I’m in the process of breaking. In some moments I feel completely broken. We’ve all been there, right? There’s that overly-pinned Leonard Cohen lyric about how cracks are what lets the light in. It’s true, though. Breakthroughs must be like that- never one single break, but rather gradual shifts…tiny cracks that reveal or expose what was once unseen and intangible. And it’s an active process. To continue breaking is an option I will always have. It’s the “through” part that I have trouble committing to. That part is scary. That means I have to find the flaw and see through it. It means that I some point, in order to get anywhere, I have to shift my actions to a forward and through direction.

It means I have to take a break from the internal mind chatter that doesn’t actually benefit me. It means I have to finds ways to make use of the time I spent devoted to all these old habits and ways of thinking. And it means I must stay mindful of all thee above.

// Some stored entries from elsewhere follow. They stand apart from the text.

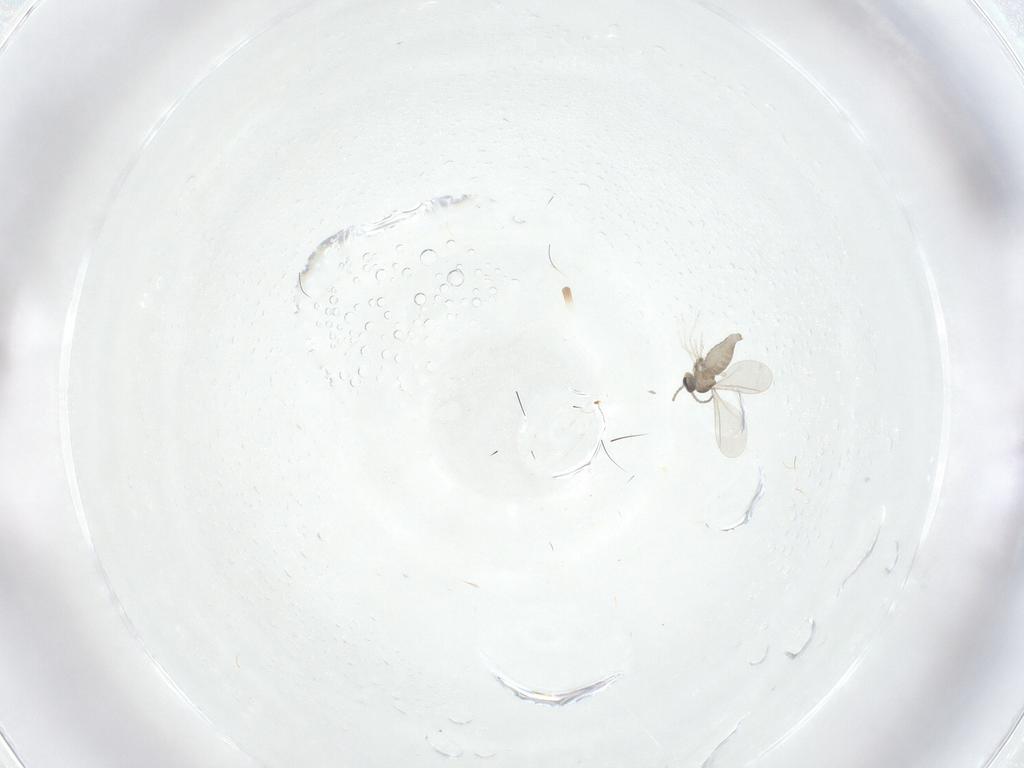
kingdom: Animalia
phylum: Arthropoda
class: Insecta
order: Diptera
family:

While breaking is unpleasant and disorienting, I realize that when we break…newness and freshness floods in. It’s different, but it doesn’t have to be scary. I can lean into that. I can embrace the pain of the cracking if it means I’m breaking for a good sob and surrender. For the most raw and pure form of faith. For new adventures and relationships. For the breathlessness of anticipation. For discovering that I’m capable of this. For sunflowers and sweaty yoga mats. For new eyes and a wiser heart. I can break for those things. 

Away with the notion that breaking is about isolation, gross imperfection, and all things depressing.

Usher in the truth that breaking is about movement, growth, and light. God is in the beauty, sacredness, and humble gratification of the breaking.